- _ИСХОДНЫЙ ТЕКСТ_:
· · · · · · ·

А здесь в последней строке наблюдается деление 4-2. Ни в первом, ни во втором примере сдвиг цезуры нисколько не мешает восприятию текста, а, может быть, и усиливает его художественность. Приведу ещё несколько примеров.

Майков не только смешивает шестистопный ямб с пятистопным, но и ставит цезуру после второй стопы в предпоследней строке:

Туманом мимо звёзд сребристых проплывая

И вдруг как дым на месяце сквозясь,

Прозрачных облаков разрозненная стая

Несется по небу в полночный тихий час…

В тот тихий час, // когда стремлений и желаний

Уймется буйный пыл, и рой воспоминаний…

 

Сологуб либо режет слово цезурой на две части, притом говоря о «классической речи», либо вводит деление 2-4:

Среди шатания в умах и общей смуты,

Чтобы внимание подростков поотвлечь

И наложить // на па//губные мысли путы,

Понадобилась нам классическая речь.

· · · · · · ·

- _ФРАГМЕНТЫ НАБОРА ДАННЫХ_:

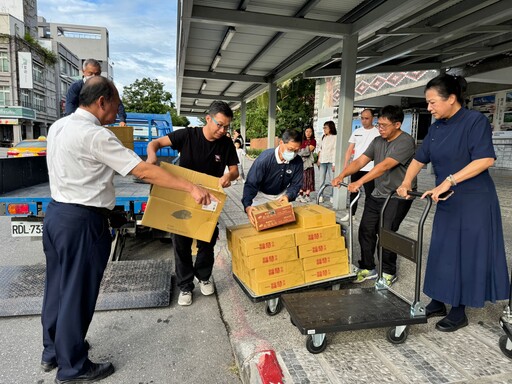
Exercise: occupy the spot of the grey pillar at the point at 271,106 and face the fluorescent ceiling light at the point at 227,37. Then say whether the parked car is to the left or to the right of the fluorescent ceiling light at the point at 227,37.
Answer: right

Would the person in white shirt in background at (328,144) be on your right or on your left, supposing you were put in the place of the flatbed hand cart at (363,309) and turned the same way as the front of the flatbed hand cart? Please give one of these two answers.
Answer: on your right

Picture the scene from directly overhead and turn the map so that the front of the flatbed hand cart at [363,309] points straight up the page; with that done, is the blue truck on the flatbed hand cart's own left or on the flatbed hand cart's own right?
on the flatbed hand cart's own right

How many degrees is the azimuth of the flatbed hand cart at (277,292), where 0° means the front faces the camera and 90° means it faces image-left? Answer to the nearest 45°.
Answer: approximately 45°

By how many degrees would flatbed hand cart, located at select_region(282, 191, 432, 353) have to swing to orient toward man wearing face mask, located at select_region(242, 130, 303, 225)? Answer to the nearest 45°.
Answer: approximately 90° to its right

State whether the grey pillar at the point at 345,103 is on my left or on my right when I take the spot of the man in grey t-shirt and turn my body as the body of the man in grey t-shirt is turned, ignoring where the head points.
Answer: on my right

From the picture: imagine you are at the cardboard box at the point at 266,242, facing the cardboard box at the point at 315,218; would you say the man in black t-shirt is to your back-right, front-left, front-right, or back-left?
back-left

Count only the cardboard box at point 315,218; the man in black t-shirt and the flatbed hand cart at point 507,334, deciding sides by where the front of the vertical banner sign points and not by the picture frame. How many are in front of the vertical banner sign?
3

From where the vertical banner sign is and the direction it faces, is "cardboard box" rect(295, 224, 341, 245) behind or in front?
in front

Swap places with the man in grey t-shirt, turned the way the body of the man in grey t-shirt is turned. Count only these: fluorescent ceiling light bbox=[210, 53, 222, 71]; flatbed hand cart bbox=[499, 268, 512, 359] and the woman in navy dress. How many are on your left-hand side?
2

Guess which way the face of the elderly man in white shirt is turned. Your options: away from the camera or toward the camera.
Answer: away from the camera
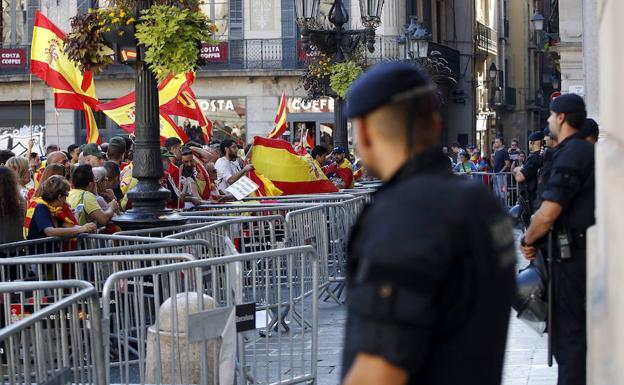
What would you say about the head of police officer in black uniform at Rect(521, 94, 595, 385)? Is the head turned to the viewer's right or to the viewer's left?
to the viewer's left

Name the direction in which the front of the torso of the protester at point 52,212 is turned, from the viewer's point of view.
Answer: to the viewer's right

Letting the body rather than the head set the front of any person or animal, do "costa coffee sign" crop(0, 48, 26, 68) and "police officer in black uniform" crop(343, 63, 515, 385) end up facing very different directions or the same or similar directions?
very different directions

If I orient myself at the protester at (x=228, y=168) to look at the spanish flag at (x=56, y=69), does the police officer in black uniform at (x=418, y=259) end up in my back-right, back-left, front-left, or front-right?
back-left

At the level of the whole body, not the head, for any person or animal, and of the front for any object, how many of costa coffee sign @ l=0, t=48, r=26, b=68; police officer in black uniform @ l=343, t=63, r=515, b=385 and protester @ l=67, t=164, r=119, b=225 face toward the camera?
1

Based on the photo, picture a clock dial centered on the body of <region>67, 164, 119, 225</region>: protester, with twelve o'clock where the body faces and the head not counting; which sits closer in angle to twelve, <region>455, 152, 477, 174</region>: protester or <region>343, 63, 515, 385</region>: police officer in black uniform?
the protester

· · · · · · ·

- _РАБОЧИЕ ЗАДАНИЯ_:
1. Какой поэт, согласно тексту о цезуре, смешивает шестистопный ямб с пятистопным?
2. Перепишите без изменений всё из записей, начиная со строки, где есть «How many degrees is», и вниз до строки, где есть «Answer: approximately 45°», включая обе эти строки.
Записи никак не связаны с текстом о цезуре.

- _СПИСОК ОТВЕТОВ_:
1. Майков.

2.
How many degrees is the azimuth of the flatbed hand cart at (277,292), where 0° means the front faces the camera and 90° means it faces image-left? Answer to the nearest 45°.
Answer: approximately 45°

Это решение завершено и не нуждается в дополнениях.